Et si elle a longtemps voulu cacher son visage, Karine, aujourd’hui âgée de 27 ans, a décidé de prendre ses responsabilités et de poser aux côtés de celui qui l’a adoptée. « J’ai souvent eu envie d’arrêter, d’abandonner. Mais Laurence a toujours voulu continuer. À mon avis. C’est grâce à elle et grâce à sa famille que je suis là aujourd’hui. Ce que je retiens, c’est qu’il ne faut jamais baisser les bras», raconte la jeune femme.
A la tête de l’association Alexis Danan, Laurence Brunet-Jambu est devenue l’une des voix qui compte en France sur la question de la maltraitance. « Quand j’ai tenu Karine dans mes bras à sa naissance, j’ai tout de suite su. Mais il a fallu vingt et un ans pour que ses parents soient condamnés (uniquement pour subornation de témoins). Elle a souffert pendant vingt et un ans. Ce n’est pas normal, ce n’est pas juste. » Militante acharnée, la Rennaise espère que son combat servira à protéger d’autres enfants. « Le courage peut parfois nous faire défaut. Aux victimes, je veux dire qu’il faut se battre, se faire entendre pour se sentir respectés. »
Les chiffres sont effrayants mais « ne diminuent pas »

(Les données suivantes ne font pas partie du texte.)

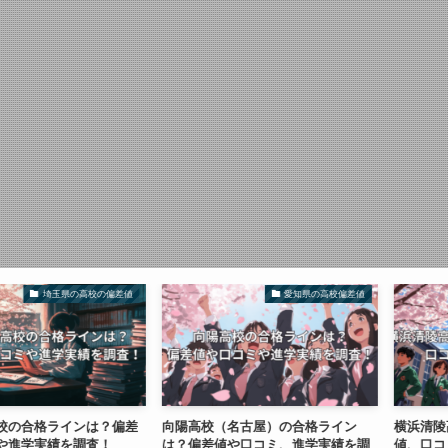
埼玉県の高校の偏差値
愛知県の高校偏差値
横
格ラインは？偏差
向陽高校（名古屋）の合格ライン
横浜清陵高校の
実績を調査！
は？偏差値や口コミ、進学実績を調
値、口コミや進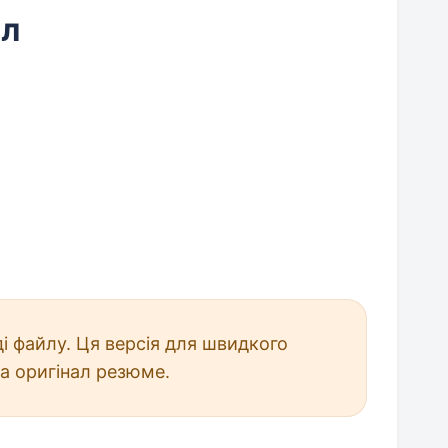
йл
і файлу. Ця версія для швидкого
а оригінал резюме.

En France, 160 000 enfants sont victimes d’agressions sexuelles chaque année selon le rapport de la Commission indépendante sur l’inceste et les violences sexuelles envers les enfants (Ciivise). On estime qu’un enfant meurt tous les cinq jours dans son milieu familial des suites de ces violences. Selon ce même rapport, le coût des violences sexuelles sur mineurs s’élève à environ 10 milliards d’euros par an financés par l’État français. « Rien n’a changé, le combat reste le même car les chiffres ne diminuent pas », s’agace Laurence Brunet-Jambu. Son immense combat pour celle qui n’était qu’une toute petite fille a le mérite d’ouvrir le débat. Une première étape.